Sam Amca Türkiye’deki Amerikan karşıtlığından rahatsızmış. Eee artık izin verin de biraz da karşı olalım.. “Hayır” diyelim. Hep ‘evet’ dememize alıştınız değil mi? “Ucuz asker deposu”, ucuz iş gücü, pazar, sıçrama tahtası, “oltayı yutan balık yem istemez” diyordunuz değil mi? Terör örgütüne, darbeye arka çık, ne oluyoruz! Yoksa bir de teşekkür etmemizi mi bekliyordunuz.. Geçti Bor’un pazarı!
Alışmışlardı, Kendileri “Sam Amca” ya, bizim de “Tom Amca” olmamızı istiyorlardı.

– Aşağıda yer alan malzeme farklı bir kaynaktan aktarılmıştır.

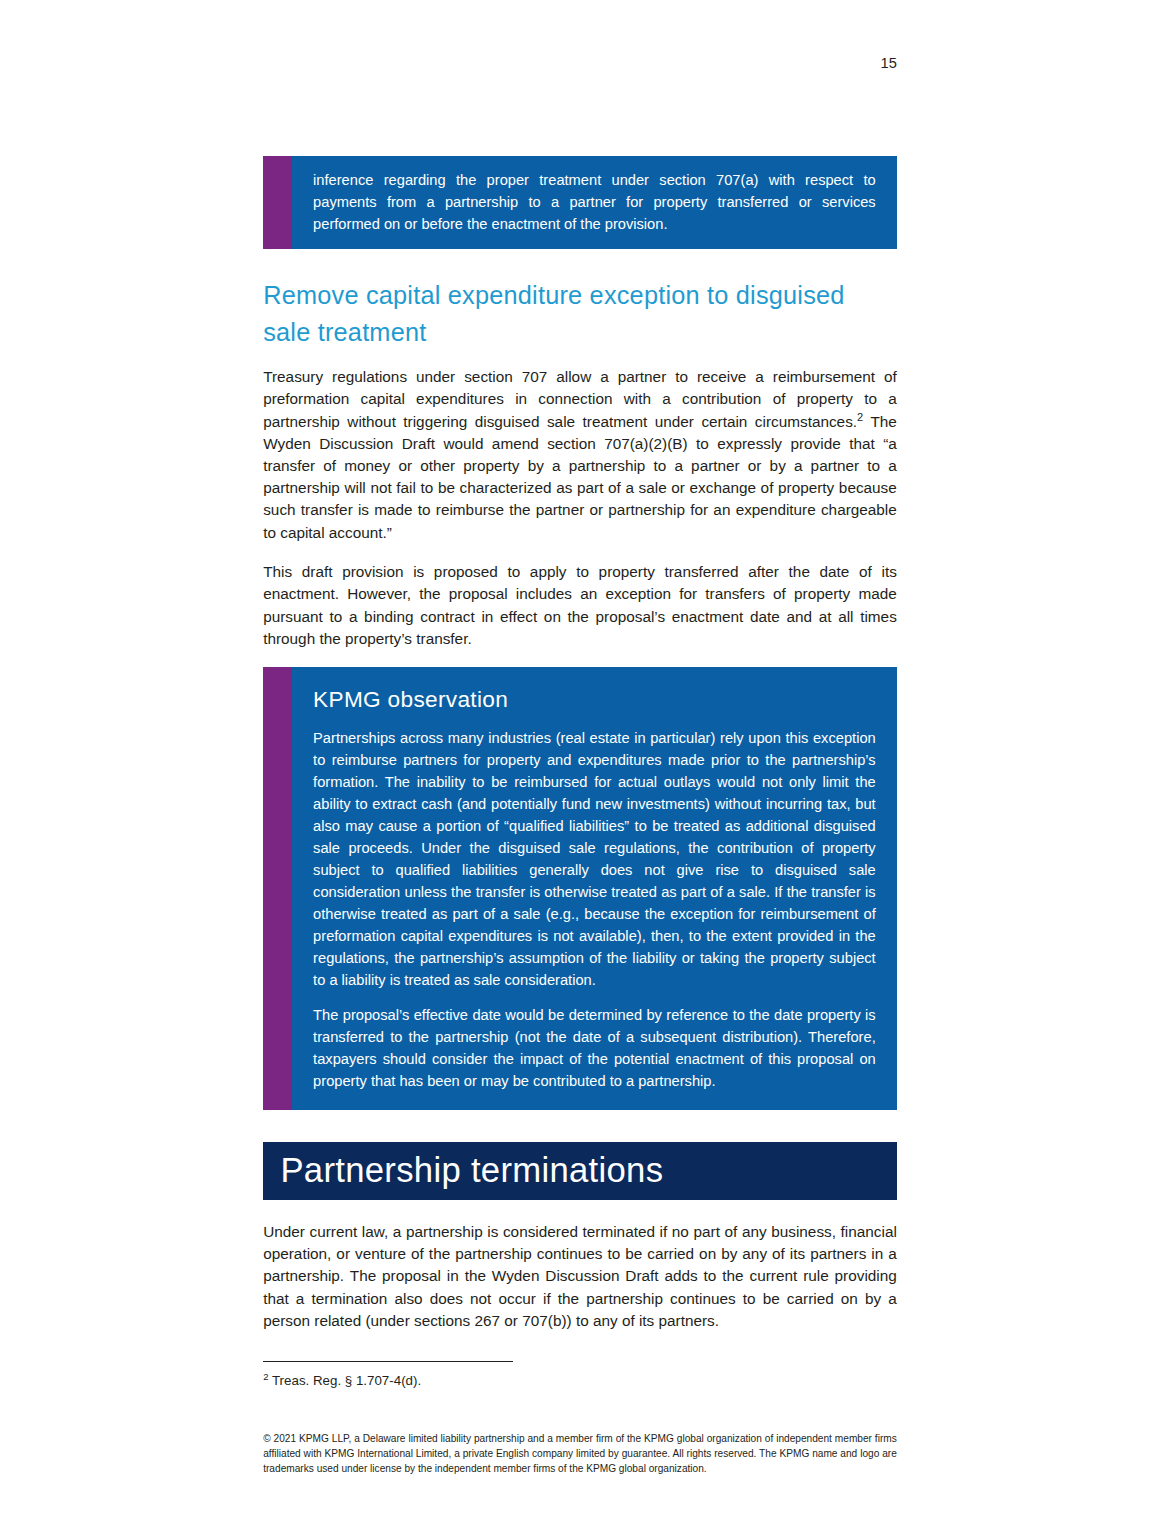15
inference regarding the proper treatment under section 707(a) with respect to payments from a partnership to a partner for property transferred or services performed on or before the enactment of the provision.
Remove capital expenditure exception to disguised sale treatment
Treasury regulations under section 707 allow a partner to receive a reimbursement of preformation capital expenditures in connection with a contribution of property to a partnership without triggering disguised sale treatment under certain circumstances.2 The Wyden Discussion Draft would amend section 707(a)(2)(B) to expressly provide that “a transfer of money or other property by a partnership to a partner or by a partner to a partnership will not fail to be characterized as part of a sale or exchange of property because such transfer is made to reimburse the partner or partnership for an expenditure chargeable to capital account.”
This draft provision is proposed to apply to property transferred after the date of its enactment. However, the proposal includes an exception for transfers of property made pursuant to a binding contract in effect on the proposal’s enactment date and at all times through the property’s transfer.
KPMG observation
Partnerships across many industries (real estate in particular) rely upon this exception to reimburse partners for property and expenditures made prior to the partnership’s formation. The inability to be reimbursed for actual outlays would not only limit the ability to extract cash (and potentially fund new investments) without incurring tax, but also may cause a portion of “qualified liabilities” to be treated as additional disguised sale proceeds. Under the disguised sale regulations, the contribution of property subject to qualified liabilities generally does not give rise to disguised sale consideration unless the transfer is otherwise treated as part of a sale. If the transfer is otherwise treated as part of a sale (e.g., because the exception for reimbursement of preformation capital expenditures is not available), then, to the extent provided in the regulations, the partnership’s assumption of the liability or taking the property subject to a liability is treated as sale consideration.
The proposal’s effective date would be determined by reference to the date property is transferred to the partnership (not the date of a subsequent distribution). Therefore, taxpayers should consider the impact of the potential enactment of this proposal on property that has been or may be contributed to a partnership.
Partnership terminations
Under current law, a partnership is considered terminated if no part of any business, financial operation, or venture of the partnership continues to be carried on by any of its partners in a partnership. The proposal in the Wyden Discussion Draft adds to the current rule providing that a termination also does not occur if the partnership continues to be carried on by a person related (under sections 267 or 707(b)) to any of its partners.
2 Treas. Reg. § 1.707-4(d).
© 2021 KPMG LLP, a Delaware limited liability partnership and a member firm of the KPMG global organization of independent member firms affiliated with KPMG International Limited, a private English company limited by guarantee. All rights reserved. The KPMG name and logo are trademarks used under license by the independent member firms of the KPMG global organization.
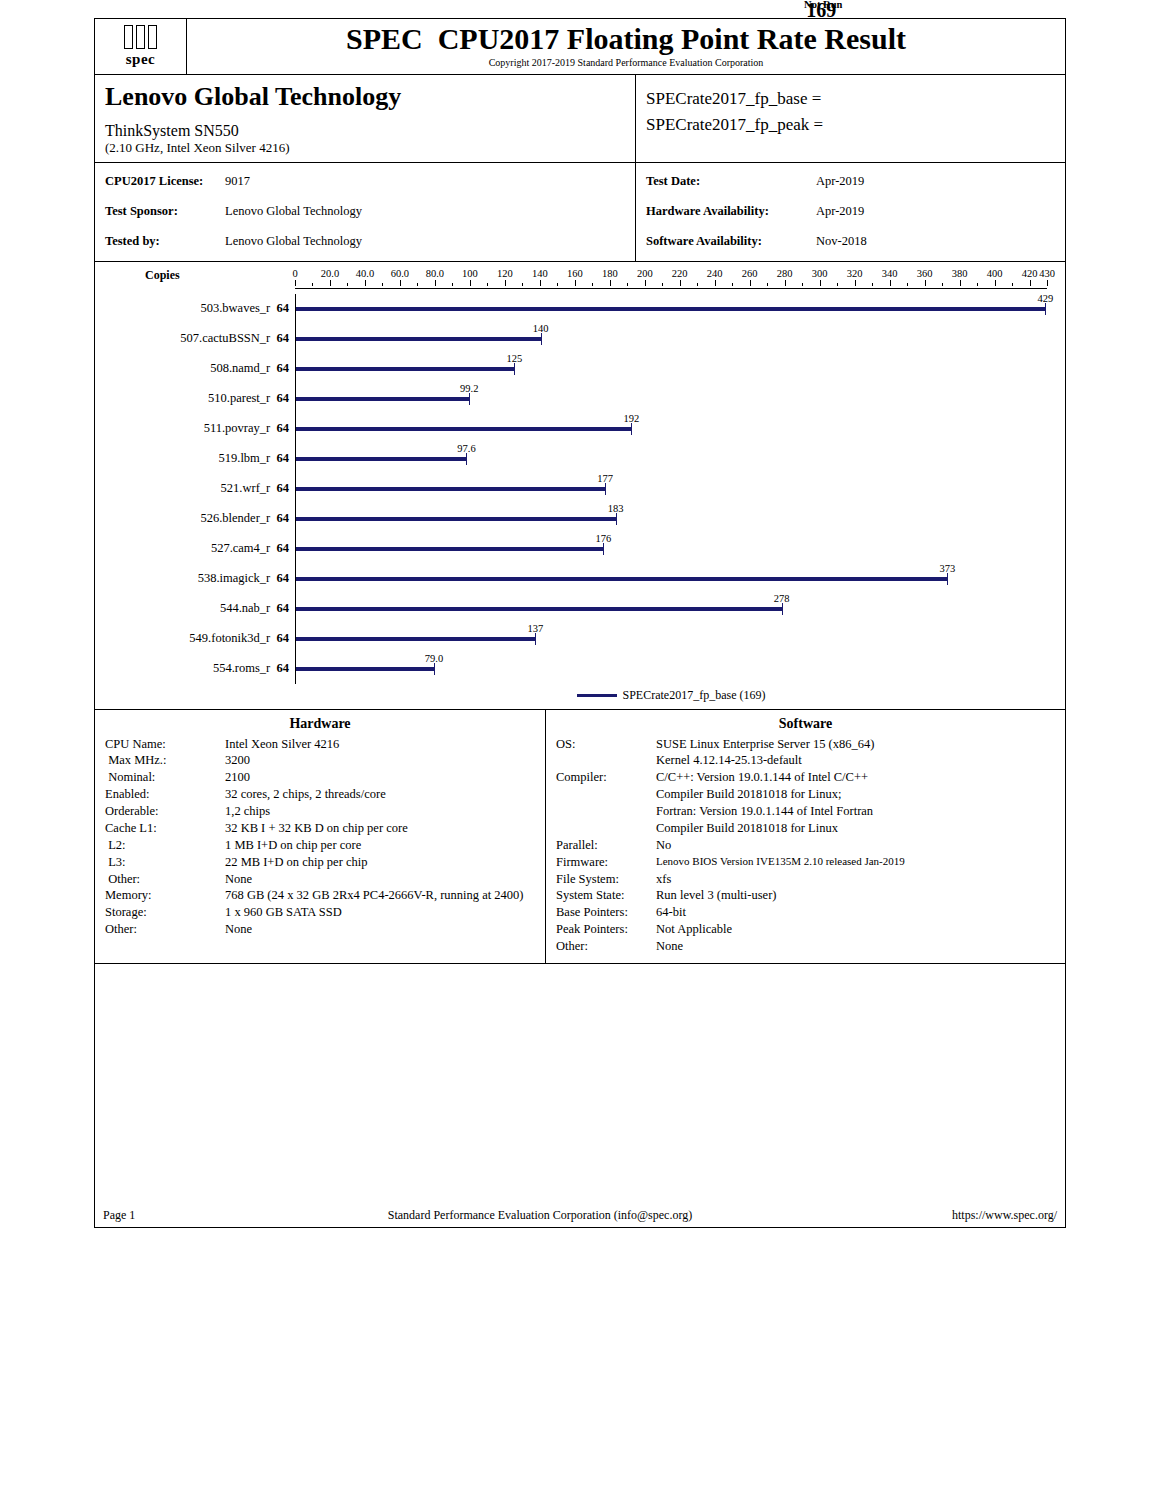spec
SPEC CPU2017 Floating Point Rate Result
Copyright 2017-2019 Standard Performance Evaluation Corporation
Lenovo Global Technology
ThinkSystem SN550
(2.10 GHz, Intel Xeon Silver 4216)
SPECrate2017_fp_base = 169
SPECrate2017_fp_peak = Not Run
CPU2017 License:
9017
Test Sponsor:
Lenovo Global Technology
Tested by:
Lenovo Global Technology
Test Date:
Apr-2019
Hardware Availability:
Apr-2019
Software Availability:
Nov-2018
Copies
0 20.0 40.0 60.0 80.0 100 120 140 160 180 200 220 240 260 280 300 320 340 360 380 400 420 430
503.bwaves_r 64
429
507.cactuBSSN_r 64
140
508.namd_r 64
125
510.parest_r 64
99.2
511.povray_r 64
192
519.lbm_r 64
97.6
521.wrf_r 64
177
526.blender_r 64
183
527.cam4_r 64
176
538.imagick_r 64
373
544.nab_r 64
278
549.fotonik3d_r 64
137
554.roms_r 64
79.0
SPECrate2017_fp_base (169)
Hardware
CPU Name:
Intel Xeon Silver 4216
Max MHz.:
3200
Nominal:
2100
Enabled:
32 cores, 2 chips, 2 threads/core
Orderable:
1,2 chips
Cache L1:
32 KB I + 32 KB D on chip per core
L2:
1 MB I+D on chip per core
L3:
22 MB I+D on chip per chip
Other:
None
Memory:
768 GB (24 x 32 GB 2Rx4 PC4-2666V-R, running at 2400)
Storage:
1 x 960 GB SATA SSD
Other:
None
Software
OS:
SUSE Linux Enterprise Server 15 (x86_64)
Kernel 4.12.14-25.13-default
Compiler:
C/C++: Version 19.0.1.144 of Intel C/C++
Compiler Build 20181018 for Linux;
Fortran: Version 19.0.1.144 of Intel Fortran
Compiler Build 20181018 for Linux
Parallel:
No
Firmware:
Lenovo BIOS Version IVE135M 2.10 released Jan-2019
File System:
xfs
System State:
Run level 3 (multi-user)
Base Pointers:
64-bit
Peak Pointers:
Not Applicable
Other:
None
Page 1
Standard Performance Evaluation Corporation (info@spec.org)
https://www.spec.org/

Onlar bizim “İlahımız ve Rabbimiz” olacak.. Bize yasalar / yasaklar koyacaklar, emredecekler ve bizim bu “Norm”lara uymamızı sağlamak için bizi eğitecek, terbiye edecekler. “Normal” olmak istiyorsanız böyle. Yok artık! “La ilahe” ve “İllallah”.. Sizin “norm”larınız bize uymuyor.
Beyaz efendi’nin adı “Sam Amca”dır. Sadisttir. O bizim “Tom Amca” olmamızı, yani mazoşist olmamızı istiyor. Onun istediklerini yapacak olursa o bizi ödüllendirecektir..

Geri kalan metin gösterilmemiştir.